■ WHAT IS REQUIRED
Your answer should consist of the lines in the data below that contain "Port".

==*==

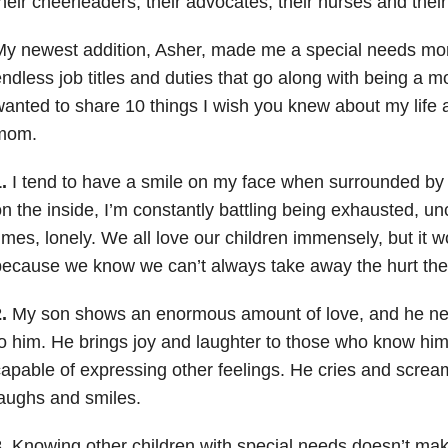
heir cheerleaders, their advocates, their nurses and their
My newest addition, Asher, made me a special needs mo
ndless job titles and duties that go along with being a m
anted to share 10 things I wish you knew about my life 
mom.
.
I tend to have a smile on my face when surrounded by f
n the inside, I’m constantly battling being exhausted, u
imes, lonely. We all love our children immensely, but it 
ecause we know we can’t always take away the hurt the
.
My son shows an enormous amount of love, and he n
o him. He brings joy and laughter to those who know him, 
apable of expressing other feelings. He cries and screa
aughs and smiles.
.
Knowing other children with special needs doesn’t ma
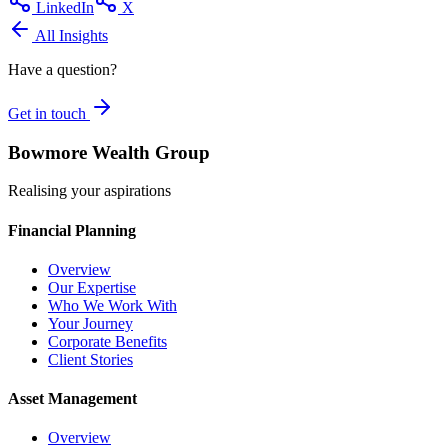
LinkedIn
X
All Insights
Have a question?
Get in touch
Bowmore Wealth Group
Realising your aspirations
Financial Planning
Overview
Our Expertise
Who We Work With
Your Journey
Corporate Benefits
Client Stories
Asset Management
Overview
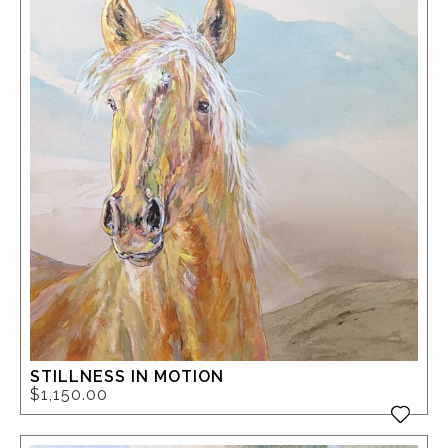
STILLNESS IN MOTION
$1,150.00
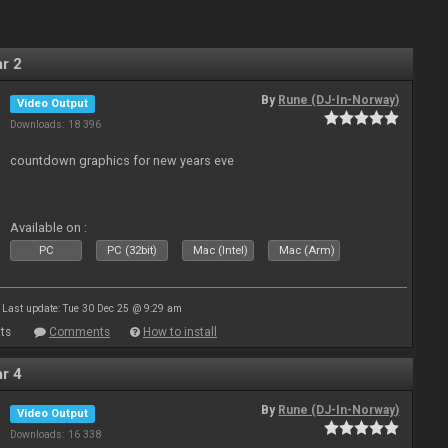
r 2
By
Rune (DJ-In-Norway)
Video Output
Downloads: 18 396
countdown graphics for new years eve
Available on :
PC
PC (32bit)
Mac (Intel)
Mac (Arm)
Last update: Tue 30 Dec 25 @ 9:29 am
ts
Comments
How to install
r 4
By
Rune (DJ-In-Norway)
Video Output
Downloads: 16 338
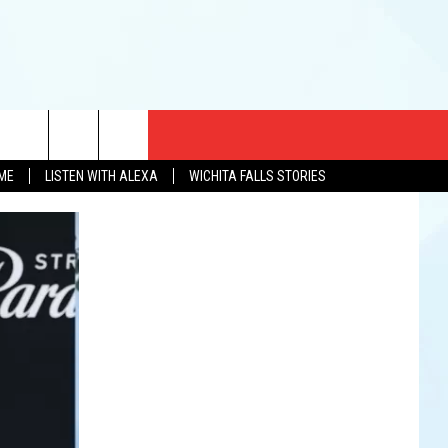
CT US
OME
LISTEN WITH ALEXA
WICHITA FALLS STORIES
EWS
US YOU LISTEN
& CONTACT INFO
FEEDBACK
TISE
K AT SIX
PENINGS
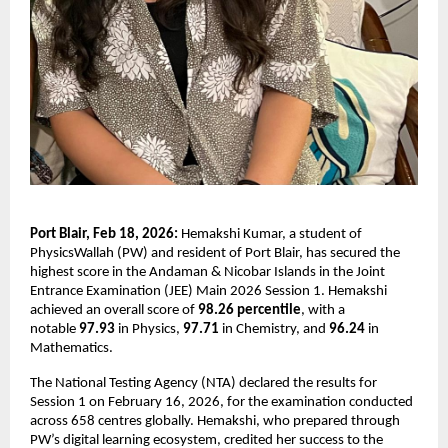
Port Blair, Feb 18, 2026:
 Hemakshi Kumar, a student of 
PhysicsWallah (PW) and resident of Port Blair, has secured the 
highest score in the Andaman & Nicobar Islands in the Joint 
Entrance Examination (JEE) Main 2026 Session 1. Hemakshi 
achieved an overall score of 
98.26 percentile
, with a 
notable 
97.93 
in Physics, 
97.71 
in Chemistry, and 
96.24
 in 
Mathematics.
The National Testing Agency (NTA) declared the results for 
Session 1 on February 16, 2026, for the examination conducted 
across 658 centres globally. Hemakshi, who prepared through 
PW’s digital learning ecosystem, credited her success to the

==*==

■ RESPONSE BELOW
Port Blair, Feb 18, 2026:
PhysicsWallah (PW) and resident of Port Blair, has secured the 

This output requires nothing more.